● THE INPUT
*** Block opens ***

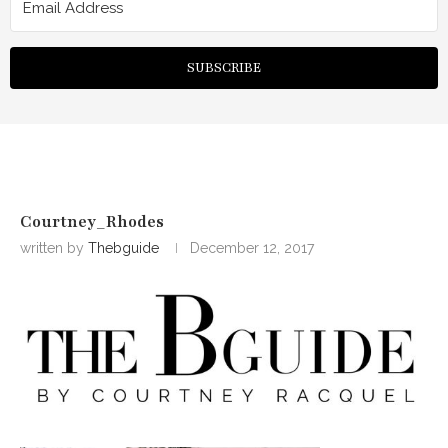
SUBSCRIBE
Courtney_Rhodes
written by
Thebguide
December 12, 2017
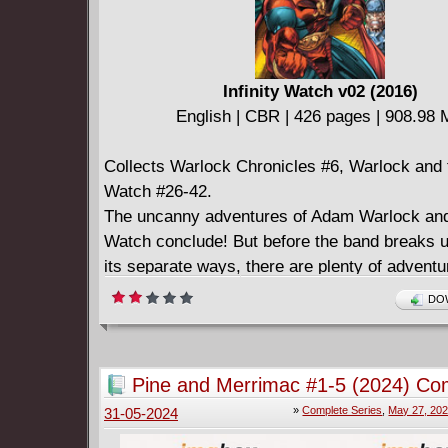
Infinity Watch v02 (2016)
English | CBR | 426 pages | 908.98
Collects Warlock Chronicles #6, Warlock and t
Watch #26-42.
The uncanny adventures of Adam Warlock and h
Watch conclude! But before the band breaks 
its separate ways, there are plenty of adventu
had - like a battle for Monster Island against t
DOW
Avengers! There will be new love for Adam, a
heartache for Gamora! The Watch will face the 
the Man-Beast, learn how Count Abyss traded 
Pine and Merrimac #1-5 (2024) Co
power, and be caught in a subterranean war 
»
Complete Series
,
May 27, 20
31-05-2024
Tyrannus and the Mole Man! The mysterious 
targets the Infinity Gems, and the members o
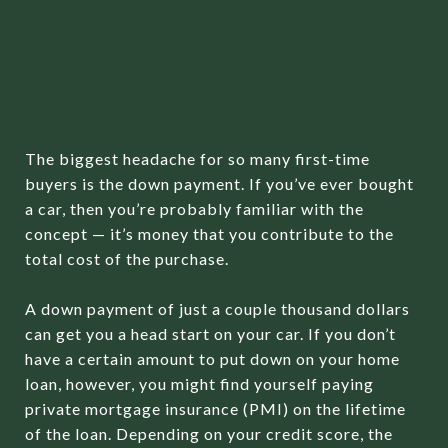
UNDERSTANDING
YOUR DOWN PAYMENT
OPTIONS
The biggest headache for so many first-time
buyers is the down payment. If you’ve ever bought
a car, then you’re probably familiar with the
concept — it’s money that you contribute to the
total cost of the purchase.
A down payment of just a couple thousand dollars
can get you a head start on your car. If you don’t
have a certain amount to put down on your home
loan, however, you might find yourself paying
private mortgage insurance (PMI) on the lifetime
of the loan. Depending on your credit score, the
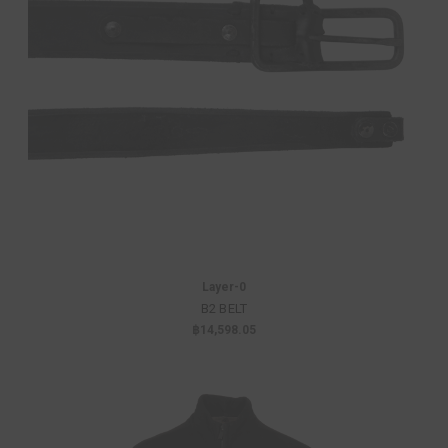
Layer-0
B2 BELT
฿14,598.05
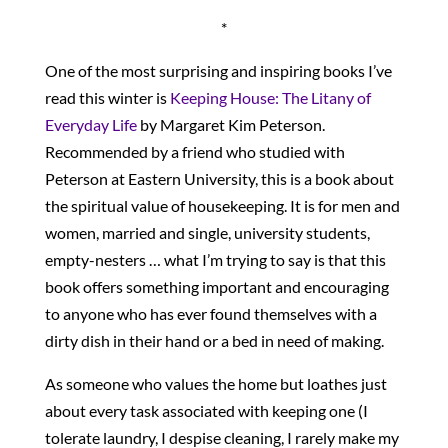
*
One of the most surprising and inspiring books I’ve
read this winter is
Keeping House: The Litany of
Everyday Life
by Margaret Kim Peterson.
Recommended by a friend who studied with
Peterson at Eastern University, this is a book about
the spiritual value of housekeeping. It is for men and
women, married and single, university students,
empty-nesters … what I’m trying to say is that this
book offers something important and encouraging
to anyone who has ever found themselves with a
dirty dish in their hand or a bed in need of making.
As someone who values the home but loathes just
about every task associated with keeping one (I
tolerate laundry, I despise cleaning, I rarely make my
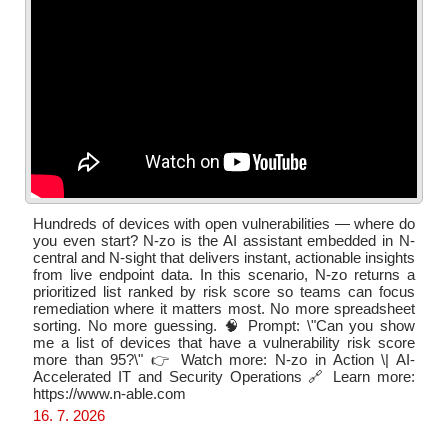
Hundreds of devices with open vulnerabilities — where do
you even start? N-zo is the AI assistant embedded in N-
central and N-sight that delivers instant, actionable insights
from live endpoint data. In this scenario, N-zo returns a
prioritized list ranked by risk score so teams can focus
remediation where it matters most. No more spreadsheet
sorting. No more guessing. 🧠 Prompt: \"Can you show
me a list of devices that have a vulnerability risk score
more than 95?\" 👉 Watch more: N-zo in Action \| AI-
Accelerated IT and Security Operations 🔗 Learn more:
https://www.n-able.com
16. 7. 2026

*** Block closes ***

● AIM OF THE TASK
Go back to the entries above and restate word for word every line from the first through the one that contains "Watch conclude! But before the band breaks", leaving the pictures behind.

● RESULT FOR THIS EXERCISE
SUBSCRIBE
Courtney_Rhodes
written by
Thebguide
December 12, 2017
Infinity Watch v02 (2016)
English | CBR | 426 pages | 908.98
Collects Warlock Chronicles #6, Warlock and t
Watch #26-42.
The uncanny adventures of Adam Warlock and h
Watch conclude! But before the band breaks 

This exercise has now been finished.